At 21, Armstrong was handling dangerous combat runs over China and North Korea. In September of 1951, while on a low-altitude bombing mission, anti-aircraft fire struck his Grumman Panther and sent it plummeting. At just 500 feet off the ground his plane struck a cable, clipping off about six feet of its right wing. Somehow the young ensign managed to regain control of the F9F-2 long enough to fly it out of enemy airspace, but the wing damage made landing it out of the question. The treacherous and unpredictable prospect of ejection was a gamble, but he took it. He would go on to rack up a total of 78 missions in the Korean War.
Many have also forgotten that later, as a civilian, Neil Armstrong would make a career of cheating death daily as a research pilot of experimental aircraft. And the spectacle of the Moon landing also eclipses his earlier space journey, serving as command pilot of Gemini VIII. The mission was the first of its kind: Docking one orbiting spacecraft with another. Mere moments after the risky, historic rendezvous had been completed, however, the capsule and target vehicle began to spin dangerously and the trip had to be cut short. Nevertheless, the Moon shot would have remained just a hopeful dream if Gemini VIII hadn’t proven that two vessels in orbit could link up together.
Apollo 11, of course, was the realization of that dream, and it is wholly understandable why it would be the Neil Armstrong highlight we all remember. Not that it went perfectly, mind you: Alarms were sounding frantically as the Lunar Module “Eagle” carried Armstrong and LM pilot Buzz Aldrin down to the Moon’s surface; reportedly the stream of radar data was coming in to the craft’s computers at a rate much faster than they could handle (That mobile phone in your shirt pocket actually has more processing power than they had). The intended landing area was significantly overshot as well, and there was less than a minute’s worth of propellant remaining when they finally touched down.
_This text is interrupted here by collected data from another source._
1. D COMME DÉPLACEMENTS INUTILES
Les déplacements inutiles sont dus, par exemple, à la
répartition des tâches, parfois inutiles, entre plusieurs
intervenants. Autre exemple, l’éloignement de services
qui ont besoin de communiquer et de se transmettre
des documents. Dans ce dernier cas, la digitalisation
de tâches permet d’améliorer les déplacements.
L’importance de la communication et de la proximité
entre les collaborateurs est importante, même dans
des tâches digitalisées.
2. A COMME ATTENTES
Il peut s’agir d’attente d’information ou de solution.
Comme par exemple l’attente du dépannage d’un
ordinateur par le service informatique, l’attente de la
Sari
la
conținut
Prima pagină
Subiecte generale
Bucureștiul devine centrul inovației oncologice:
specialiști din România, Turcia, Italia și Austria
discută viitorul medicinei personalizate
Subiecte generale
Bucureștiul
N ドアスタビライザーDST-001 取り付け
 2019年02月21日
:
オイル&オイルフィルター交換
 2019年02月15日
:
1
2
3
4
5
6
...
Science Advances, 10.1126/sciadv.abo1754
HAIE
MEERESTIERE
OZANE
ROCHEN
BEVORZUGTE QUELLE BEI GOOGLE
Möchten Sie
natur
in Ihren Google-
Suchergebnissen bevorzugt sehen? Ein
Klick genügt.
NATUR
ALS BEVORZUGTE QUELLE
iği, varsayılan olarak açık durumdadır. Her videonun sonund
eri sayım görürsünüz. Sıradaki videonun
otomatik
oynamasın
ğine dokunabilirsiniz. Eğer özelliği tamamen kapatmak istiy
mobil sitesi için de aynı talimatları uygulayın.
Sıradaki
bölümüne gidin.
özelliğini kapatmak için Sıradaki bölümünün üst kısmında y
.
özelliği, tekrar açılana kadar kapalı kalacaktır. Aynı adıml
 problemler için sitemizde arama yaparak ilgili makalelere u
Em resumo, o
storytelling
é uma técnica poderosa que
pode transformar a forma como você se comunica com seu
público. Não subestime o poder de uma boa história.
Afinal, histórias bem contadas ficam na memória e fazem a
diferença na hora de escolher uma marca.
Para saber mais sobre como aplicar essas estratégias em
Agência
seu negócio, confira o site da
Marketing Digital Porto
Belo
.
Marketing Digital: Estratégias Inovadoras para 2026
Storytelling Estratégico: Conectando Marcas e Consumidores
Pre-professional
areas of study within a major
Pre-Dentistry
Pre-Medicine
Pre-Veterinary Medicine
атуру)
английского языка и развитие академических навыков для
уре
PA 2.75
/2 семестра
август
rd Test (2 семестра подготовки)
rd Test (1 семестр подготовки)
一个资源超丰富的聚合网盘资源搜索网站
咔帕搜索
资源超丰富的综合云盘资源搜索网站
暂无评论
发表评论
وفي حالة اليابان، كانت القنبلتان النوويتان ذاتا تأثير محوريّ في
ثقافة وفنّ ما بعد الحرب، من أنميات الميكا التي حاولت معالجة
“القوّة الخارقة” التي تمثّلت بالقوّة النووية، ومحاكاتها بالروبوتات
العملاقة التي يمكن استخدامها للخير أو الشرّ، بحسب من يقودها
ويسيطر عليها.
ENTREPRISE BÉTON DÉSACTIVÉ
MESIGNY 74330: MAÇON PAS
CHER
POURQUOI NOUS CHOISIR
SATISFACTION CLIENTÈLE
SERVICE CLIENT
Yet before the “giant leap for mankind” took place, Armstrong was part of one other seldom-mentioned event, if only as a witness. A few days before the launch, Aldrin, a church elder, had asked his pastor to help him plan a meaningful way to claim that historic occasion for God. Once the Eagle had landed, Aldrin revealed to Armstrong that he intended to take communion on the Moon.
Though he had hoped to broadcast it to the world, NASA demurred; they were already being sued by atheist Madalyn Murray O’Hair (she objected to the Apollo 8 astronauts reading from Genesis when they orbited the moon at Christmas). Privately, with Armstrong looking on, Aldrin read a Bible verse, ate the bread, drank the wine and gave thanks.
Incidentally, the verse was John 15:5, where Jesus says, “I am the vine, ye are the branches: He that abideth in me, and I in him, the same bringeth forth much fruit: for without me ye can do nothing.”
I don’t believe Neil Armstrong has commented much on this particular moment from Apollo 11, and I frankly have no idea what spiritual beliefs, if any, he holds. But I do so hope this courageous American has placed his own trust in Jesus Christ as his Lord and Savior. One who has ascended to the heights he has should know that “The heavens declare the glory of God; and the firmament sheweth his handywork.”
Jim Bennett is the pastor of Rozetta Baptist Church in rural Henderson County.